Later, when I had my own children, they used to ask me questions that often ended up with my telling them a story about my own life and events when I was growing up and about their age. I often told the stories in third person and then, having finished each story, asked them, “Do you know who that little boy was?” And they usually blurted, “It was you, Daddy!” And then they immediately begged, “Tell us another farm story, Daddy!”

Everyone, regardless of age, likes a good, well-told story. (For evidence of this truth, just watch the reaction of people who are nodding off during a sermon as soon as the preacher begins to illustrate his point by telling a story.) And everyone, regardless of how bland and boring they might seem on the outside, has an interesting, perhaps even instructive, story to tell. That’s the premise of the TV series The Story Trek (not to be confused with Star Trek!). It’s also at least part of the motivation behind the work of many writers, including myself.

One day, I was stumped in my writing. No matter how I approached my work or how hard I thought about and worked on it, nothing would come. As I sat staring at the stark whiteness of my office wall, trying to conjure my topic, my eyes suddenly became aware of a framed picture that hangs there. It’s a black-and-white photo that one of my daughters gave me. It is of an old, dilapidated typewriter, and beneath the photo is written, “Write your own life story.”

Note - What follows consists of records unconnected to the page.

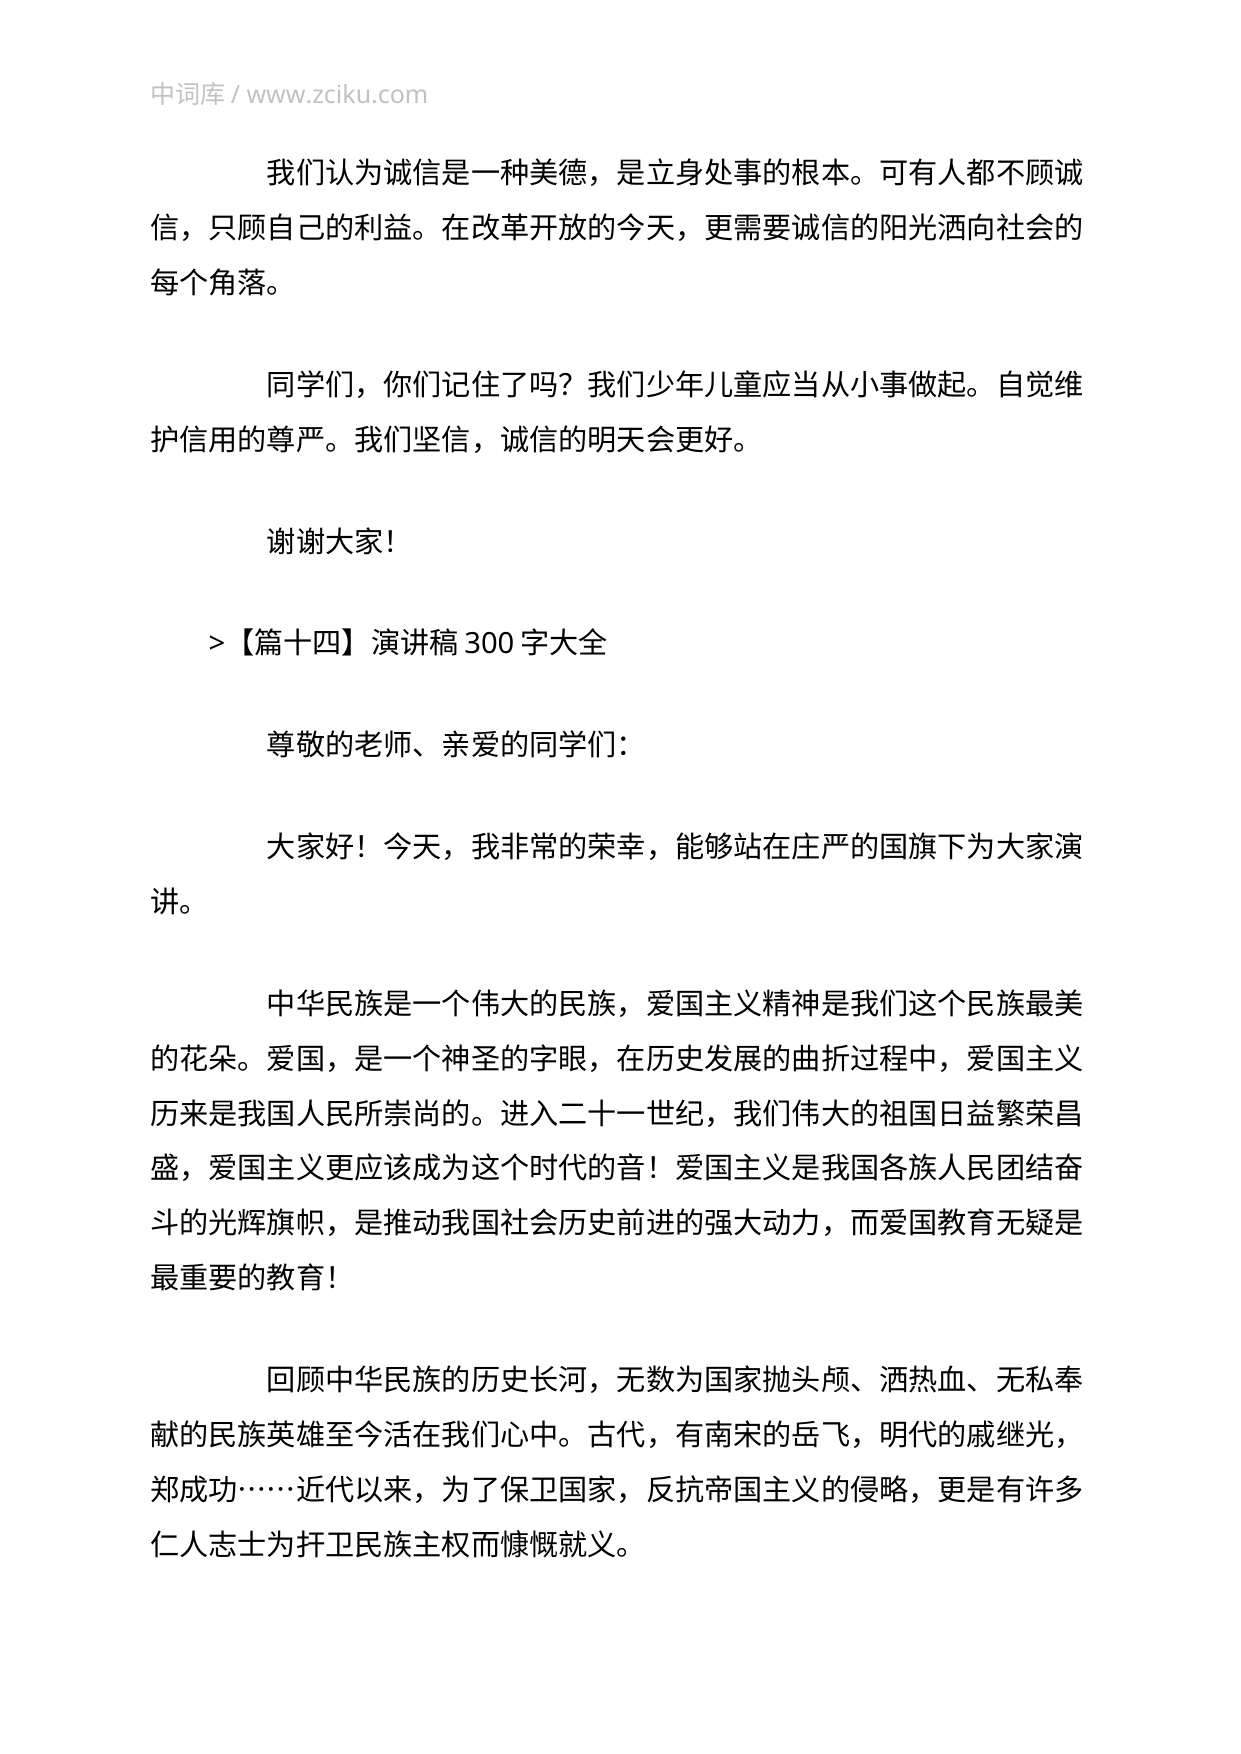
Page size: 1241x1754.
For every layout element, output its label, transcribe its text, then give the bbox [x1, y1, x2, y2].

text >【篇十四】演讲稿300字大全 [150, 620, 1090, 662]
text 谢谢大家！ [150, 518, 1090, 561]
text 同学们，你们记住了吗？我们少年儿童应当从小事做起。自觉维护信用的尊严。我们坚信，诚信的明天会更好。 [150, 362, 1090, 459]
text 我们认为诚信是一种美德，是立身处事的根本。可有人都不顾诚信，只顾自己的利益。在改革开放的今天，更需要诚信的阳光洒向社会的每个角落。 [150, 150, 1090, 302]
text 尊敬的老师、亲爱的同学们： [150, 722, 1090, 764]
text 中华民族是一个伟大的民族，爱国主义精神是我们这个民族最美的花朵。爱国，是一个神圣的字眼，在历史发展的曲折过程中，爱国主义历来是我国人民所崇尚的。进入二十一世纪，我们伟大的祖国日益繁荣昌盛，爱国主义更应该成为这个时代的音！爱国主义是我国各族人民团结奋斗的光辉旗帜，是推动我国社会历史前进的强大动力，而爱国教育无疑是最重要的教育！ [150, 980, 1090, 1297]
text 大家好！今天，我非常的荣幸，能够站在庄严的国旗下为大家演讲。 [150, 824, 1090, 921]
text 回顾中华民族的历史长河，无数为国家抛头颅、洒热血、无私奉献的民族英雄至今活在我们心中。古代，有南宋的岳飞，明代的戚继光，郑成功……近代以来，为了保卫国家，反抗帝国主义的侵略，更是有许多仁人志士为扞卫民族主权而慷慨就义。 [150, 1357, 1090, 1564]
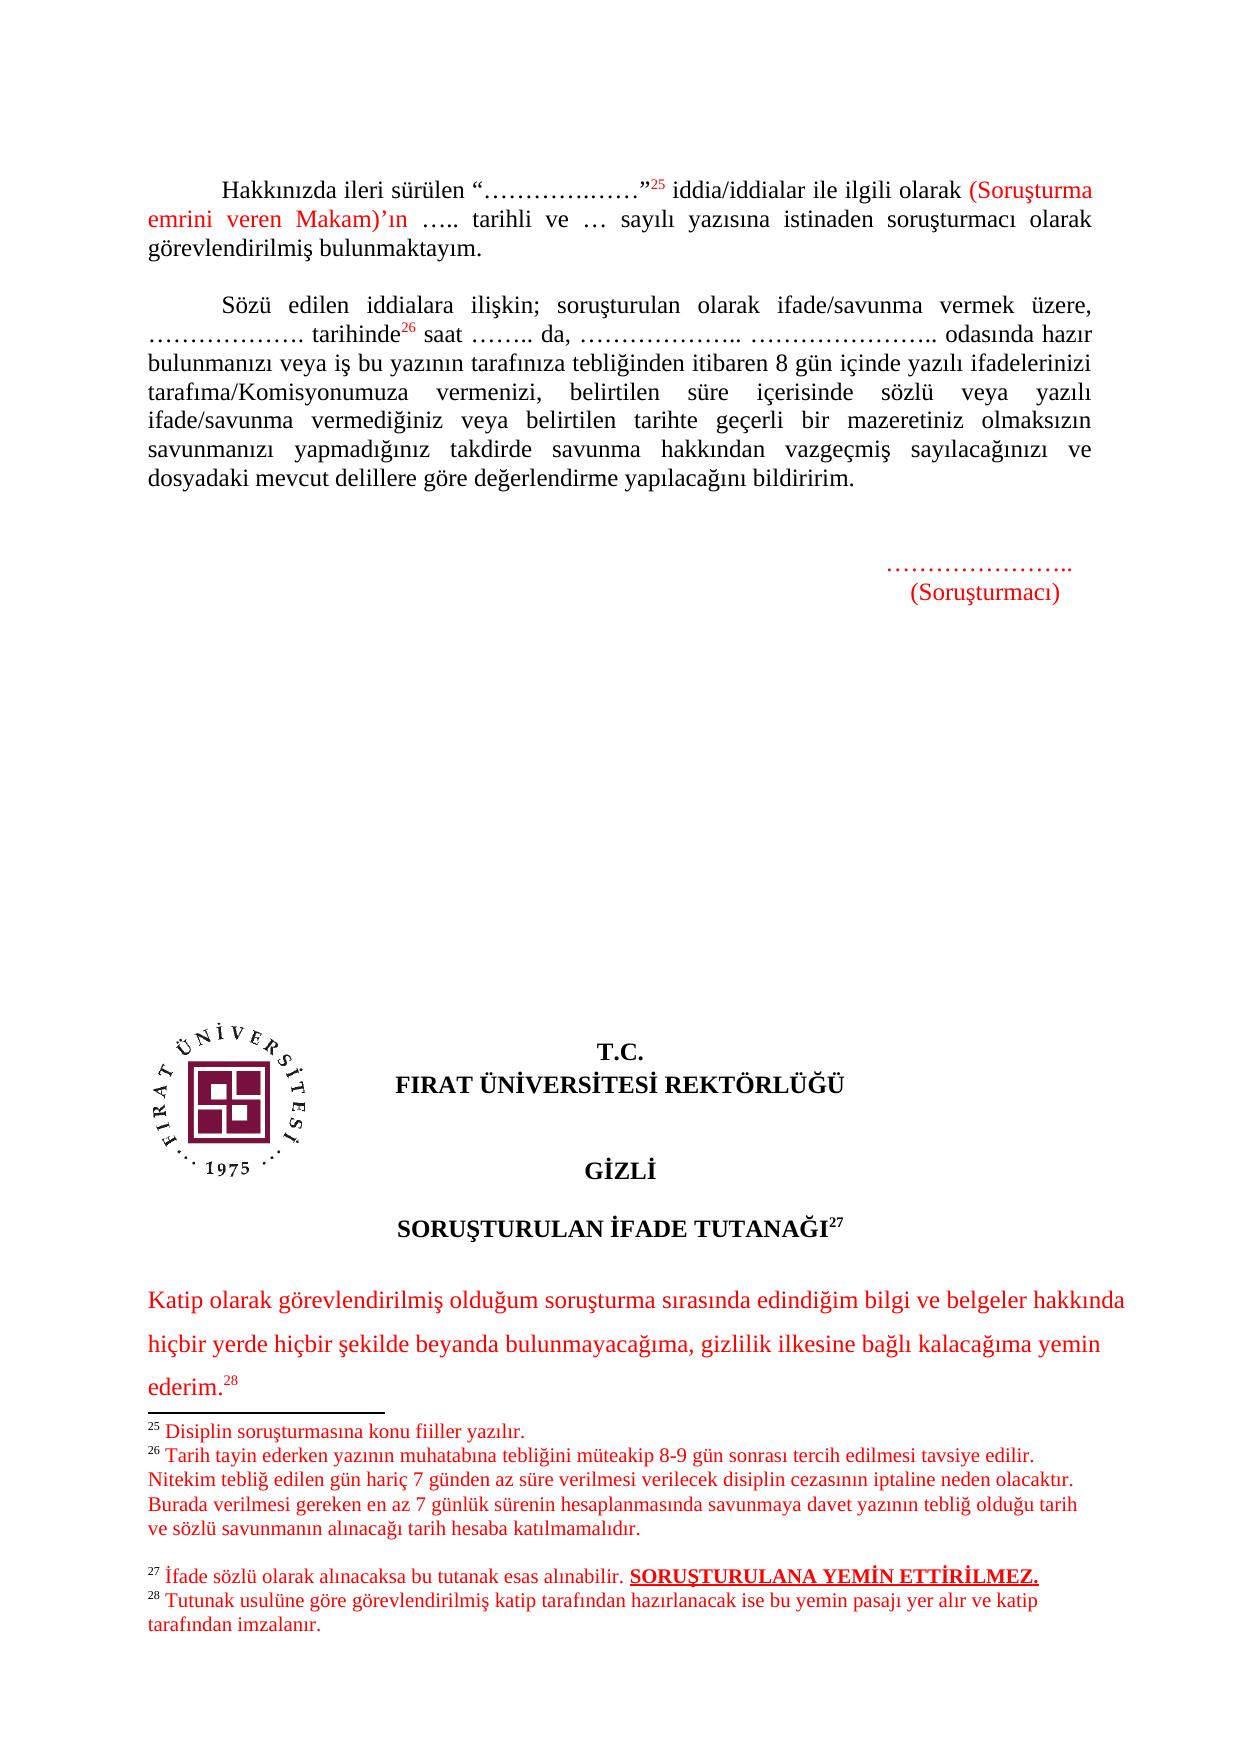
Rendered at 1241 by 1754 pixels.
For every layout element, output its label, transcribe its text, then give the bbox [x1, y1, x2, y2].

But on that day, the words only seemed to mock my predicament. Prodded by the statement, I mused of my life and concluded, “No one would want to read about my life; it’s been neither interesting nor exciting–at least to other people. Who would want to read stories about my drab life?” My life more resembles the old typewriter than an exciting, fancy, modern computer. The platen is hard. The keys stick. The ribbon is dry and thread-bare. The words beneath the photo seemed to mock me in the harshest way.

But as I meditated longer on the words, I recalled a story that teacher-writer Jesse Stuart told. As Stuart struggled through the master’s degree program at Vanderbilt University, Donald Davidson, one of his professors, advised him, “Go back to your people. Go back and write of them. Don’t change and follow the moods of these times. Be your honest self. Go back and write of your country. Your country has your material.” Essentially, Davidson was telling him, “Write your own life story. Don’t try to be someone else.”

Stuart followed Davidson’s advice. He returned to the hills of Eastern Kentucky and taught school and plowed corn fields–and wrote. As he followed the mule along the furrow, he thought of words and phrases and stories. As he rested the mule at the end of the row, he wrote those words and ideas on a leaf, and then he transferred them to paper in the evening. And they found their way to publishers as manuscripts of poems, short stories, and autobiographical accounts. Eventually, they were published in books and magazines. He wrote for children. He wrote for adults. But most of all, he wrote for himself. I was especially a beneficiary through Stuart’s books The Thread that Runs So True, which Dr. Walter Fremont recommended to me, and its sequel To Teach, To Love. (You can find a child’s video review of The Thread that Runs So True at and an excellent TV interview of Stuart at Stuart discusses Davidson’s advice to him at about the 27-minute point.)

By the way, after I had stared for a long time at that photo of the old typewriter, and after I had read and reread and meditated on the words “Write your own life story,” I did write something. I submitted it, and it was published (after the editor gently guided me through some paring and tweaking) as “The Beloved Country” (The Writer, May 2016). I had a story. I told it. And an editor thought that her readers might benefit from it. Perhaps someone did. At least one person did, and she wrote to tell me. She was an elderly lady who had herself been inspired to write by Jesse Stuart’s works and had even met him. I enjoyed reading her story, and wish that I could have met Stuart, too.

If I could do it, you can too. You have a story of your own. Tell it to someone. Write it down and share it. Perhaps even dare to submit it for possible publication. After all, tomorrow is National Tell-a-Story Day. Go write your own story.